Dimethyl fumarate (DMF), recently approved as an oral immunomodulatory treatment for
relapsing-remitting multiple sclerosis (MS), metabolizes to
monomethyl fumarate (MMF) which crosses the blood-brain barrier and has demonstrated
neuroprotective effects in experimental studies. We postulated that MMF exerts
neuroprotective effects through modulation of microglia activation, a critical component of the neuroinflammatory cascade that occurs in
neurodegenerative diseases such as MS. To ascertain our hypothesis and define the mechanistic pathways involved in the modulating effect of
fumarates, we used real-time PCR and biochemical assays to assess changes in the molecular and functional phenotype of microglia, quantitative Western blotting to monitor activation of postulated pathway components, and ex vivo whole-cell patch clamp recording of excitatory post-synaptic currents in corticostriatal slices from mice with
experimental autoimmune encephalomyelitis (EAE), a model for MS, to study synaptic transmission.
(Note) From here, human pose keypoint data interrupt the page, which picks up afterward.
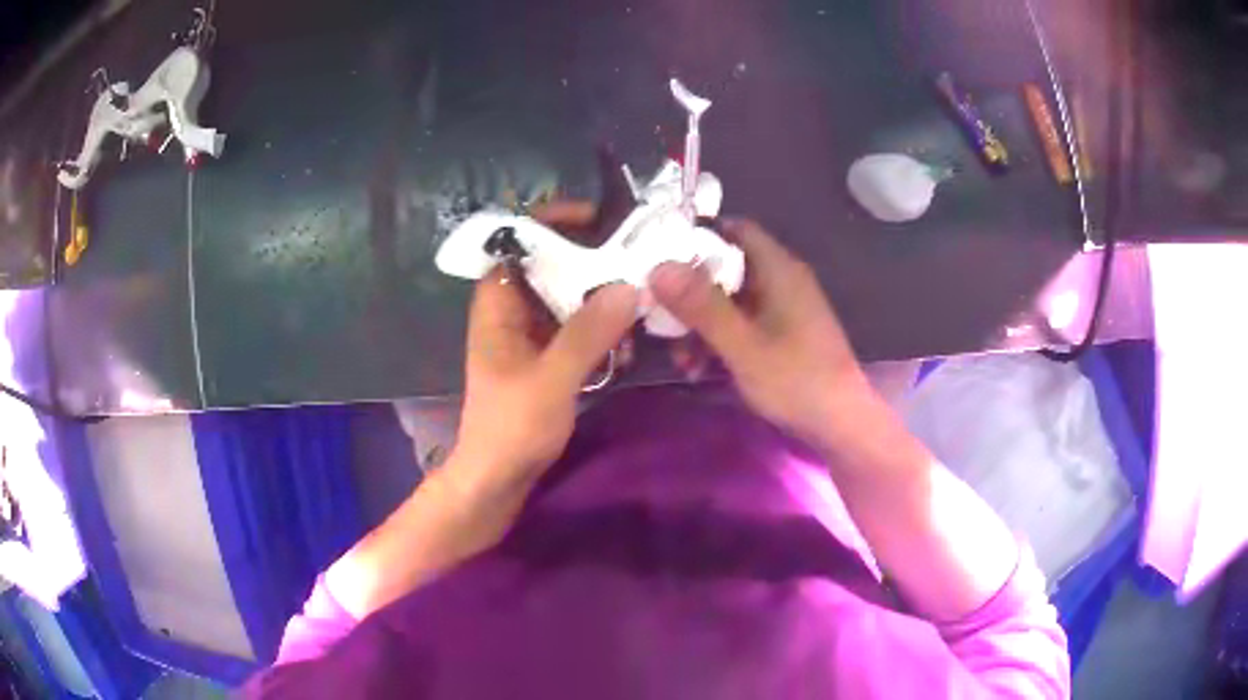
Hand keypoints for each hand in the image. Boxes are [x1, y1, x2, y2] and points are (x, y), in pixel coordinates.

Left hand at [451, 204, 638, 489]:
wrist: (496, 481)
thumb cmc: (512, 428)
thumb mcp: (551, 378)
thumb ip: (588, 332)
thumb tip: (627, 287)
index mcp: (497, 308)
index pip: (516, 245)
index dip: (548, 222)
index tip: (592, 217)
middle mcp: (511, 315)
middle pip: (549, 269)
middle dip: (590, 263)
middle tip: (633, 260)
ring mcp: (529, 340)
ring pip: (567, 302)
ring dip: (601, 303)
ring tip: (637, 307)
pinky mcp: (546, 363)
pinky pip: (575, 333)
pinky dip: (600, 334)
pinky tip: (626, 350)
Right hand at [649, 218, 870, 448]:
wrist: (840, 424)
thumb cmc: (796, 379)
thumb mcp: (742, 345)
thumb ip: (702, 306)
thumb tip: (658, 267)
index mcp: (779, 270)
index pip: (734, 230)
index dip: (697, 236)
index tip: (660, 254)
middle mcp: (781, 281)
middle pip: (727, 268)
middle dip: (690, 292)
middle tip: (658, 313)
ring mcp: (783, 309)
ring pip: (730, 301)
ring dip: (701, 323)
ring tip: (678, 357)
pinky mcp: (782, 335)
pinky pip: (742, 324)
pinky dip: (719, 339)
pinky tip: (699, 369)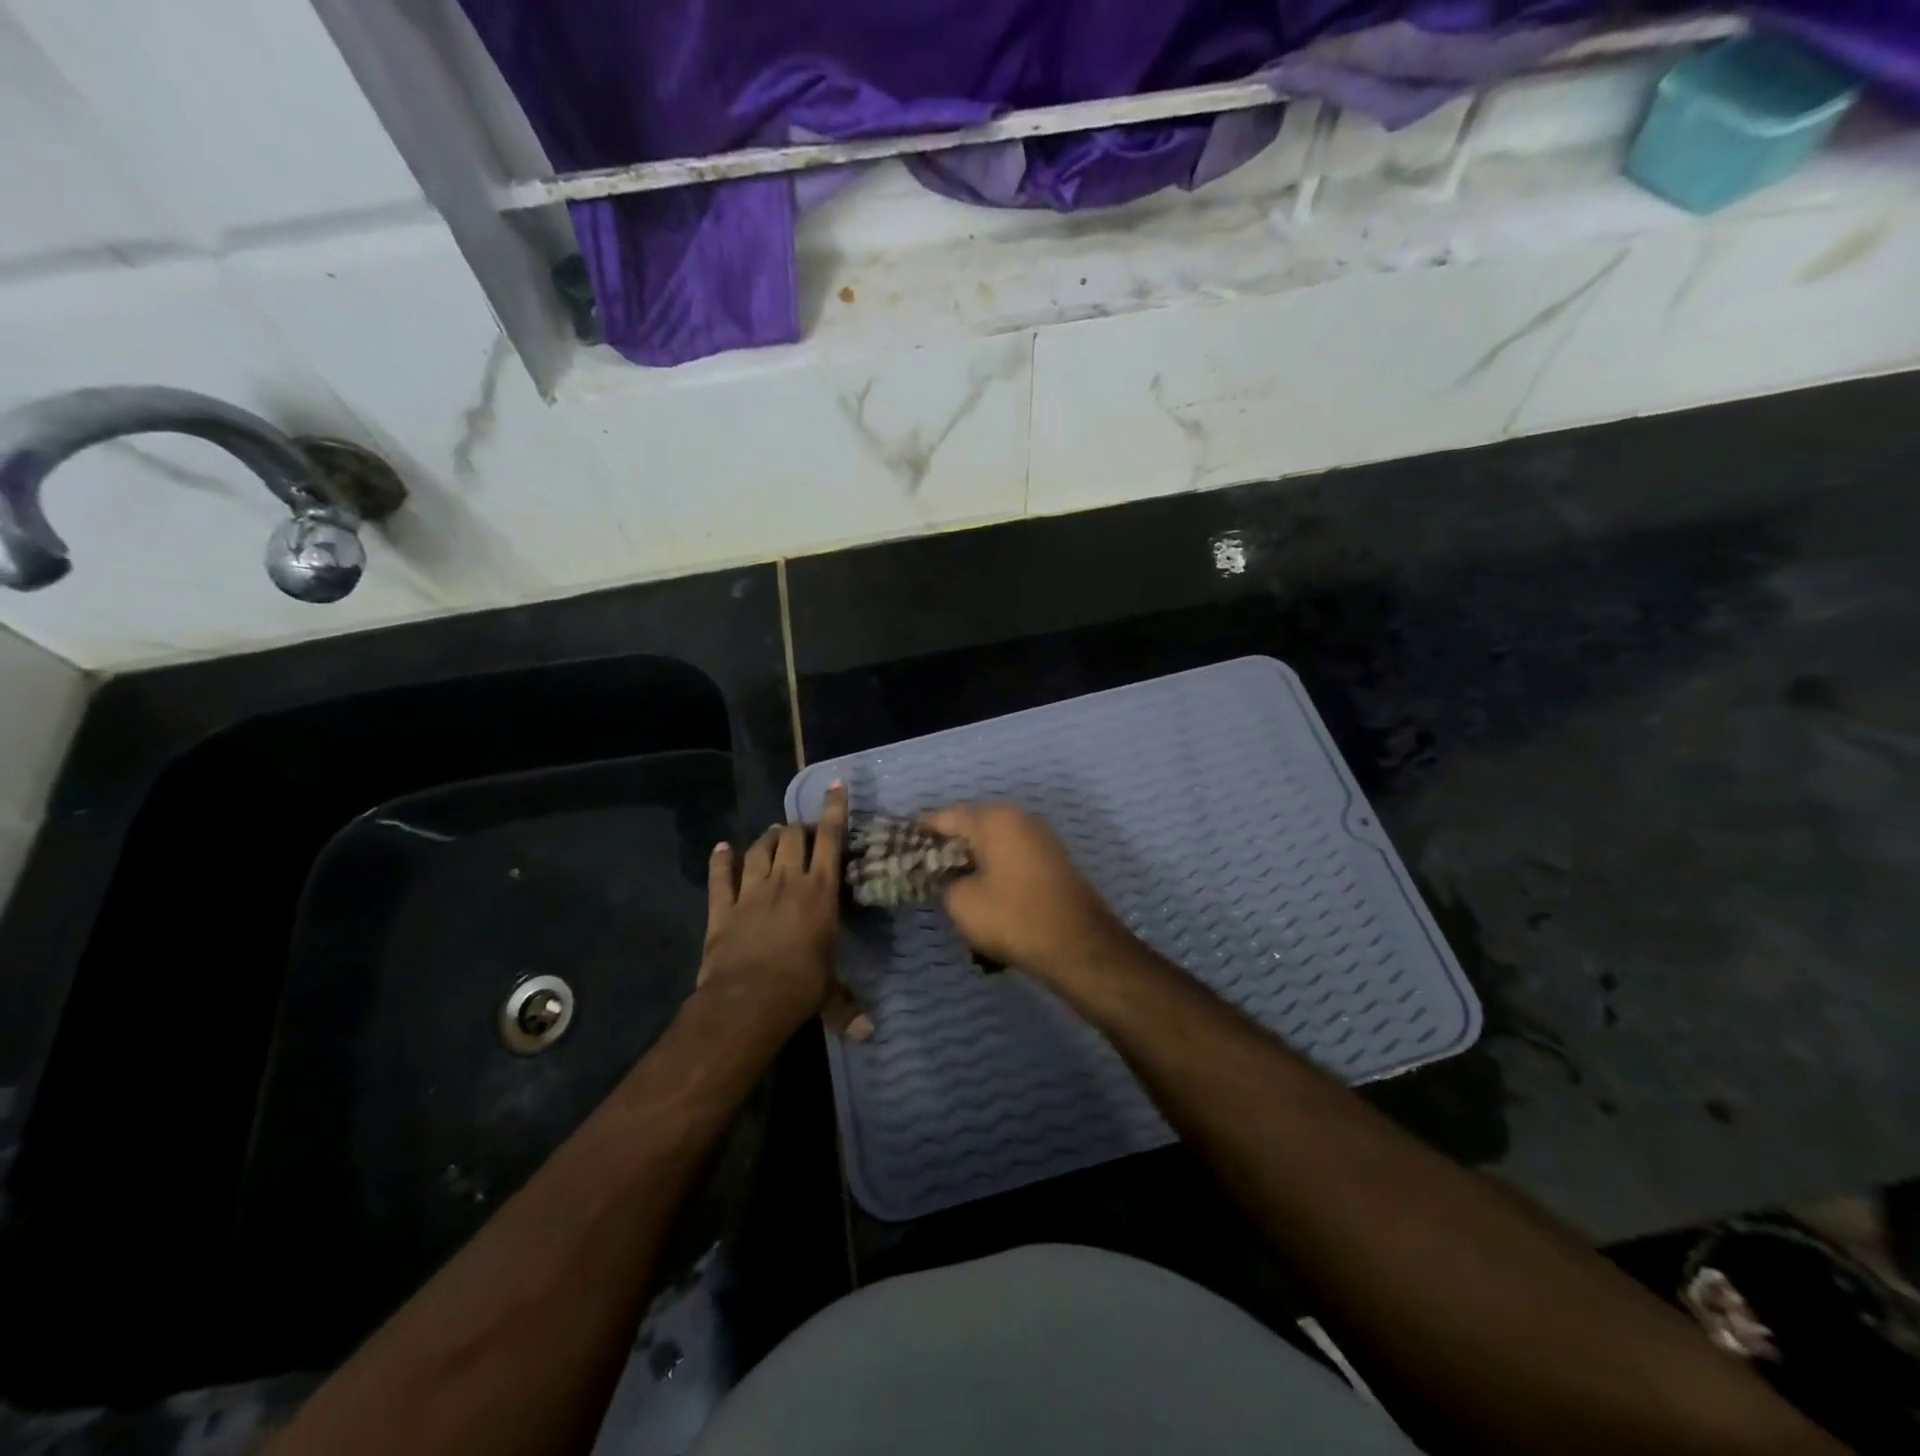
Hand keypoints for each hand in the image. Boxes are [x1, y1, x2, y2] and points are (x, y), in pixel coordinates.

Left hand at [699, 783, 870, 1040]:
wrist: (747, 1001)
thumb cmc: (800, 989)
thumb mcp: (829, 994)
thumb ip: (847, 1006)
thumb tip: (868, 1034)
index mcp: (819, 892)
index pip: (830, 840)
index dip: (834, 810)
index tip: (835, 785)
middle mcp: (786, 881)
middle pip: (792, 838)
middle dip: (799, 828)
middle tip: (804, 830)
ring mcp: (751, 891)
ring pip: (759, 849)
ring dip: (767, 838)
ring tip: (773, 834)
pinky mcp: (722, 907)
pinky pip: (720, 876)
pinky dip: (721, 860)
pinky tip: (722, 848)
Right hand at [918, 802, 1131, 985]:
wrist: (1079, 946)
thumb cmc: (1013, 917)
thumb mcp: (961, 901)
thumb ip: (943, 880)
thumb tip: (946, 875)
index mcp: (994, 818)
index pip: (944, 816)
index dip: (919, 832)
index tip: (900, 848)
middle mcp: (1018, 818)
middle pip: (970, 826)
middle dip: (946, 848)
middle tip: (923, 872)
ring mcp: (1039, 838)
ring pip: (992, 845)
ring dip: (971, 863)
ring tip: (951, 889)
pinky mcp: (1052, 861)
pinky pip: (1011, 859)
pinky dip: (993, 872)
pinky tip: (982, 896)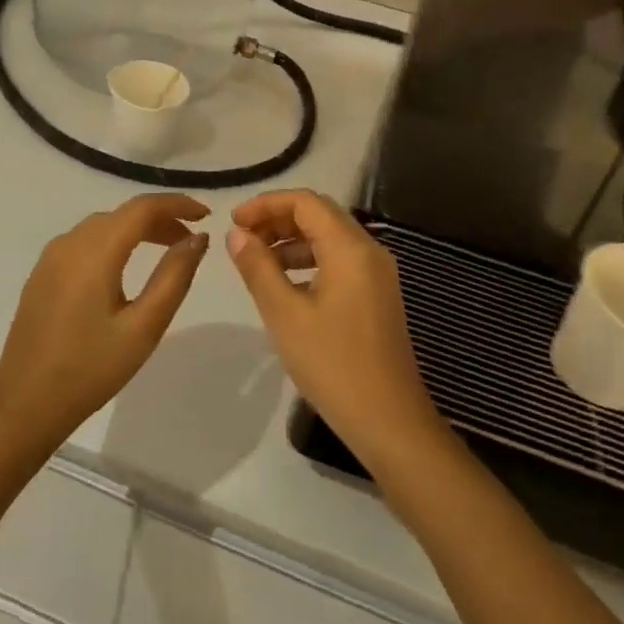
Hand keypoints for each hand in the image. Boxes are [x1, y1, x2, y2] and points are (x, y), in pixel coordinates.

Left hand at [0, 194, 210, 449]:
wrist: (24, 405)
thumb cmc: (90, 369)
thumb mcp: (143, 327)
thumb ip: (174, 277)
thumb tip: (198, 239)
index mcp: (95, 251)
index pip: (142, 208)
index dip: (177, 204)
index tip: (206, 215)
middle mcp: (69, 243)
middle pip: (122, 214)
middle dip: (160, 219)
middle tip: (191, 242)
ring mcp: (50, 258)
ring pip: (102, 227)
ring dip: (136, 230)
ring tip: (165, 252)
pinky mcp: (42, 275)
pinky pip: (84, 242)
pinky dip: (112, 242)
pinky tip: (124, 268)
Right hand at [226, 190, 450, 474]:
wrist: (389, 421)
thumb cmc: (333, 364)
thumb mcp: (285, 314)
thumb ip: (258, 268)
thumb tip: (237, 234)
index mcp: (350, 248)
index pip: (305, 202)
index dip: (266, 204)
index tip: (234, 223)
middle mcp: (369, 251)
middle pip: (319, 214)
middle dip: (278, 218)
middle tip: (242, 238)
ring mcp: (377, 274)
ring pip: (329, 237)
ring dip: (292, 239)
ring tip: (257, 260)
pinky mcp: (377, 294)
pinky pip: (340, 260)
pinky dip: (309, 260)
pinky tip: (286, 283)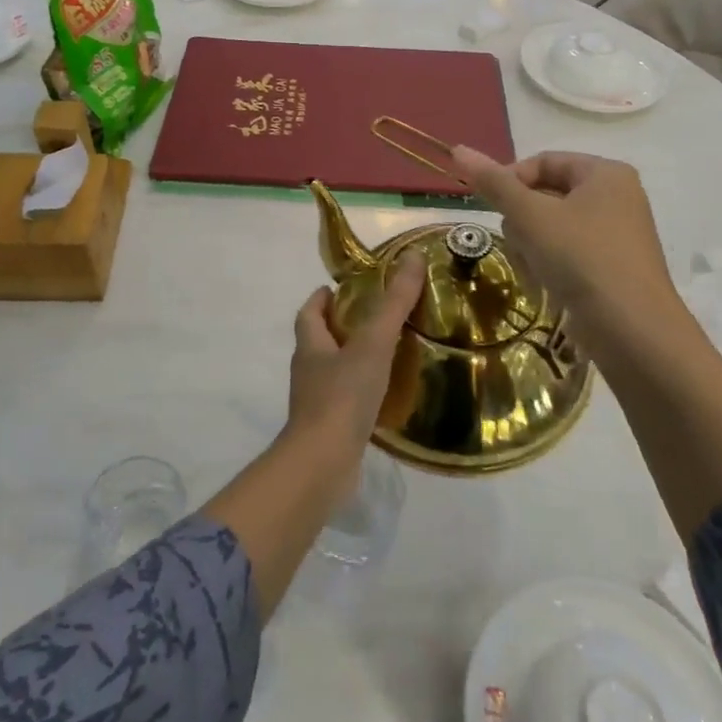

We show that exposure to MMF switches the molecular and functional phenotype of activated microglia from classically activated, pro-inflammatory type to alternatively activated, neuroprotective one, through activation of the hydroxycarboxylic
acid receptor 2 (HCAR2). We validate a downstream pathway mediated through the AMPK-Sirt1 axis resulting in deacetylation, and thereby inhibition, of NF-κB and, consequently, of secretion of pro-inflammatory molecules. We demonstrate through ex vivo monitoring of spontaneous
glutamate-mediated excitatory post-synaptic currents of single neurons in corticostriatal slices from EAE mice that the
neuroprotective effect of DMF was exerted on neurons at pre-synaptic terminals by modulating
glutamate release. By exposing control slices to untreated and MMF-treated activated microglia, we confirm the modulating effect of MMF on microglia function and, thereby, its indirect
neuroprotective effect at post-synaptic level. These findings, whereby DMF-induced activation of a new HCAR2-dependent pathway on microglia leads to the modulation of
neuroinflammation and restores synaptic alterations occurring in EAE, represent a possible novel mechanism of action for DMF in MS.